InstancedMesh — One Draw Call per Object Type

Rendering 10,000 separate Mesh objects = 10,000 draw calls. InstancedMesh renders all of them in one draw call:

const COUNT = 10_000;
const geo  = new THREE.SphereGeometry(0.1, 8, 8);
const mat  = new THREE.MeshStandardMaterial({ color: 0x2299ff });
const iMesh = new THREE.InstancedMesh(geo, mat, COUNT);
scene.add(iMesh);

const dummy = new THREE.Object3D();
const positions = new Float32Array(COUNT * 3); // x,y,z per instance

// Initialize positions
for (let i = 0; i < COUNT; i++) {
  positions[i*3+0] = (Math.random() - 0.5) * 20;
  positions[i*3+1] = (Math.random() - 0.5) * 20;
  positions[i*3+2] = (Math.random() - 0.5) * 20;
}

function updateInstances() {
  for (let i = 0; i < COUNT; i++) {
    dummy.position.set(positions[i*3], positions[i*3+1], positions[i*3+2]);
    dummy.updateMatrix();
    iMesh.setMatrixAt(i, dummy.matrix);
  }
  iMesh.instanceMatrix.needsUpdate = true; // ← required!
}

Only set needsUpdate = true when the data actually changed. Unnecessary updates cause a CPU→GPU buffer upload every frame.

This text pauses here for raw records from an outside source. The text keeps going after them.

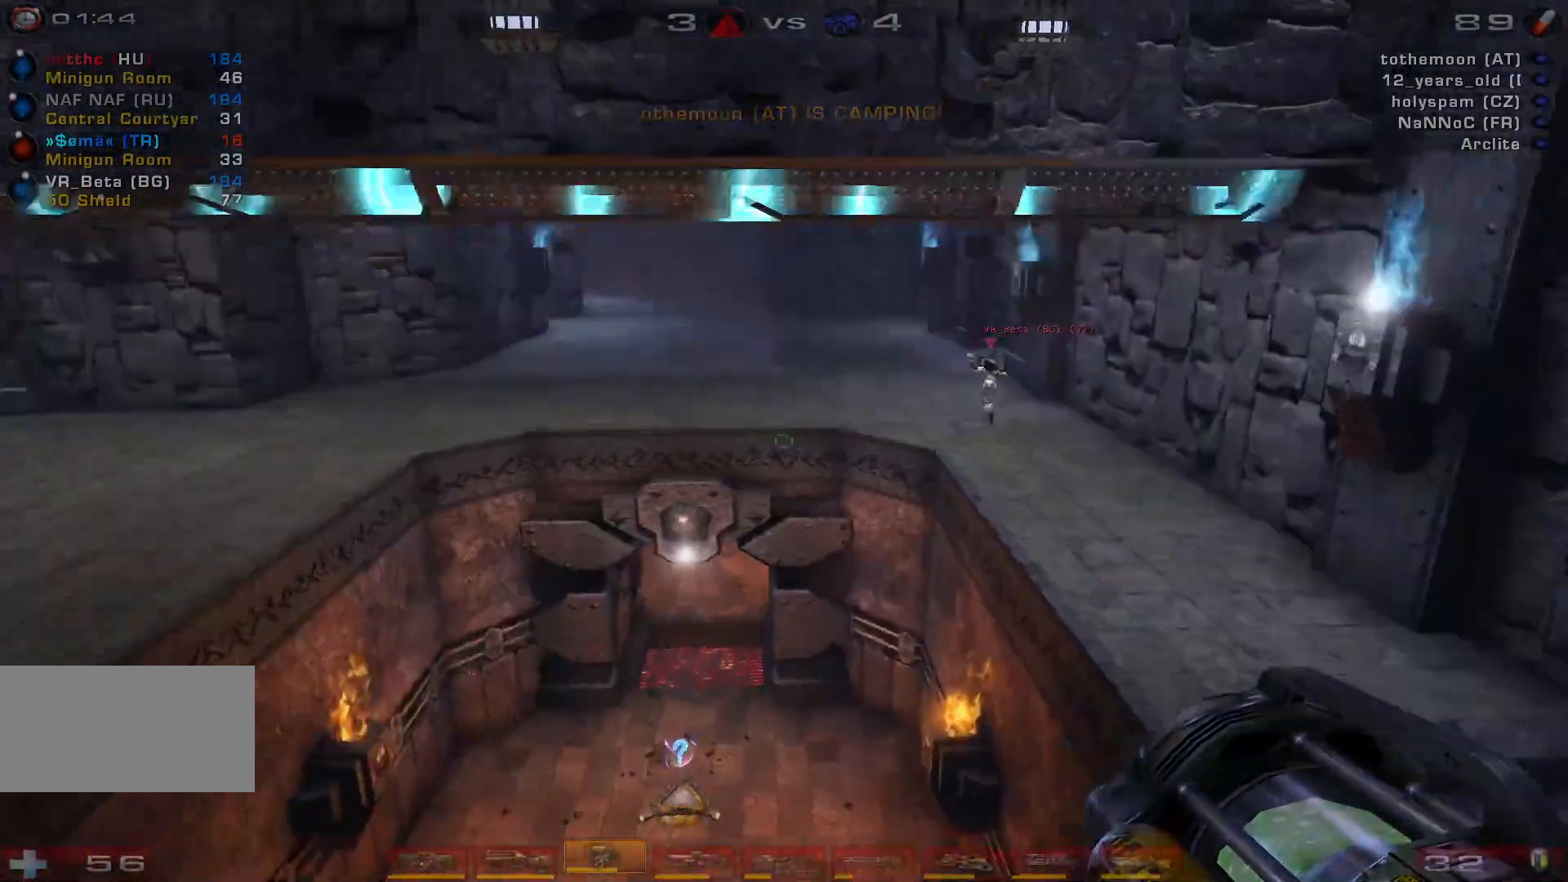
{"keys": ["a"], "mouse": ["right"], "events": [[300, "a", "down"], [367, "s", "up"]]}
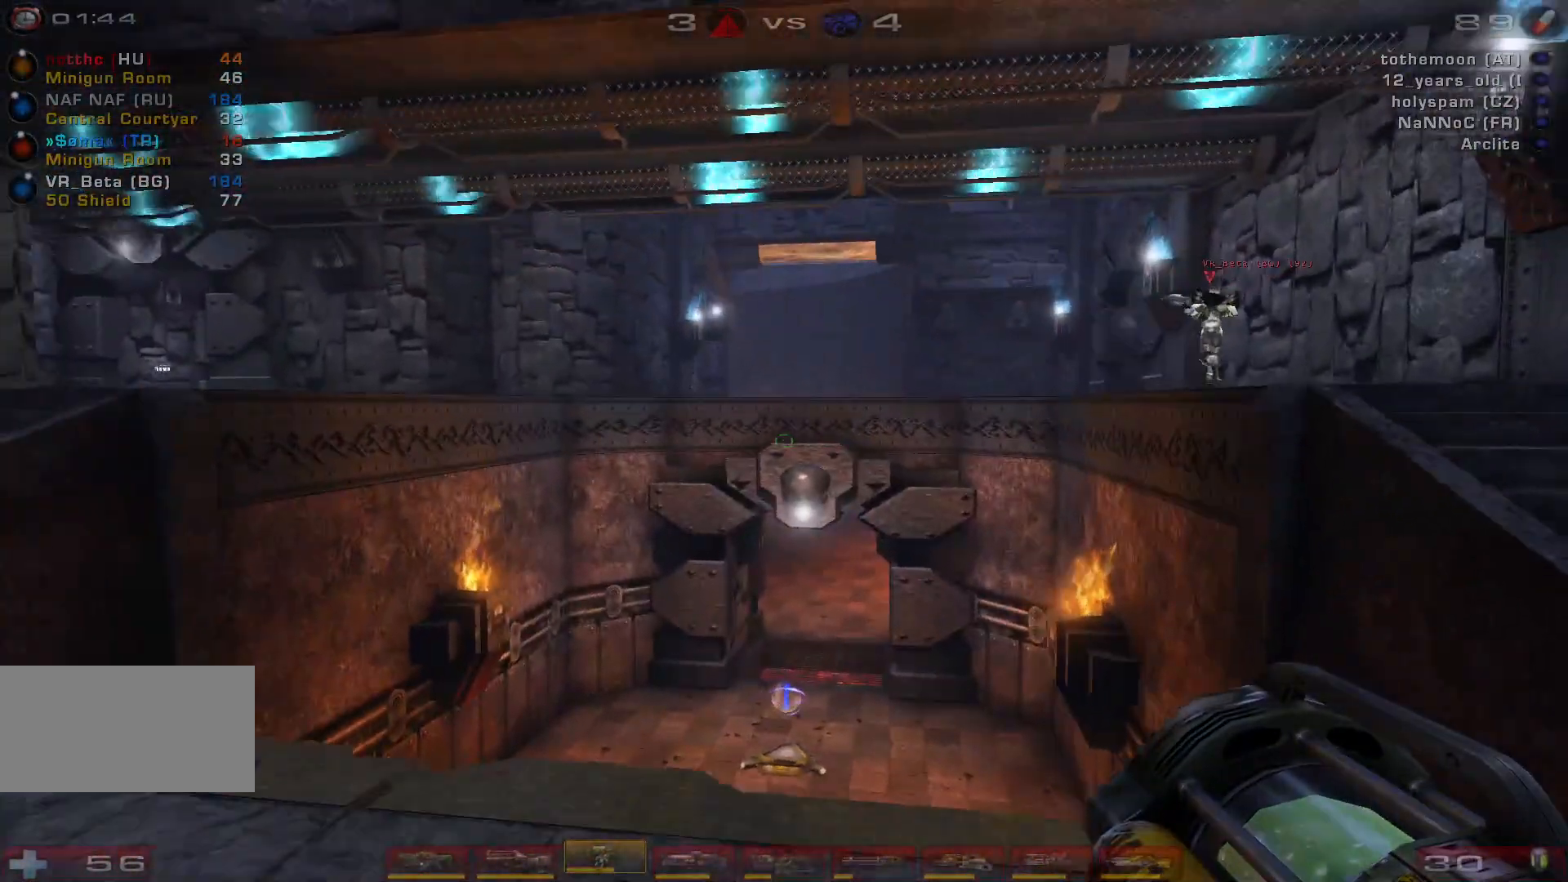
{"keys": ["w"], "mouse": ["right"], "events": [[67, "a", "up"], [200, "w", "down"], [267, "w", "up"], [333, "w", "down"]]}
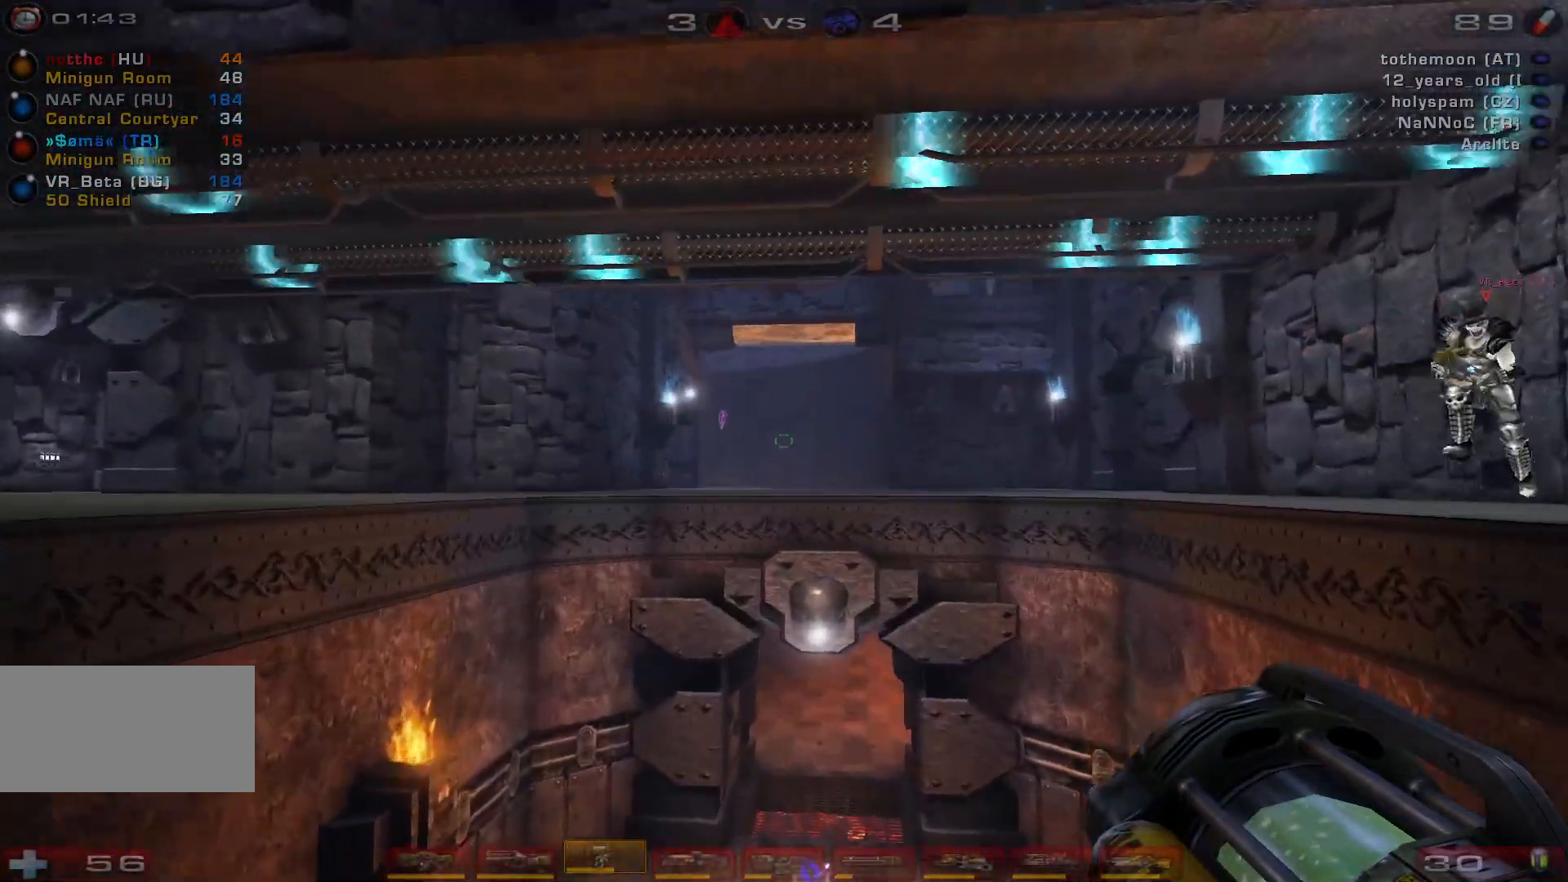
{"keys": ["w"], "mouse": ["right"], "events": []}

TypedArrays — Eliminate GC Pauses

Regular JavaScript objects ({ x, y, z }) per particle = many heap allocations = GC pauses at the worst moment. Use Float32Array (or Float64Array) instead — the memory is contiguous and never garbage collected:

// ❌ Object array — GC pressure
const particles = Array.from({ length: 10000 }, () => ({
  x: Math.random(), y: Math.random(), z: Math.random(),
  vx: 0, vy: 0, vz: 0,
}));

// ✅ TypedArray SoA (Structure of Arrays) — no GC, cache-friendly
const N = 10_000;
const px = new Float32Array(N), py = new Float32Array(N), pz = new Float32Array(N);
const vx = new Float32Array(N), vy = new Float32Array(N), vz = new Float32Array(N);

// Physics update — no object allocation
for (let i = 0; i < N; i++) {
  vx[i] += 0; // gravity, forces...
  vy[i] -= 9.8 * dt;
  px[i] += vx[i] * dt;
  py[i] += vy[i] * dt;
  pz[i] += vz[i] * dt;
}

SoA (Structure of Arrays) is more cache-friendly than AoS (Array of Structures) because the loop processes one property of all particles at a time, which matches how CPU cache lines work.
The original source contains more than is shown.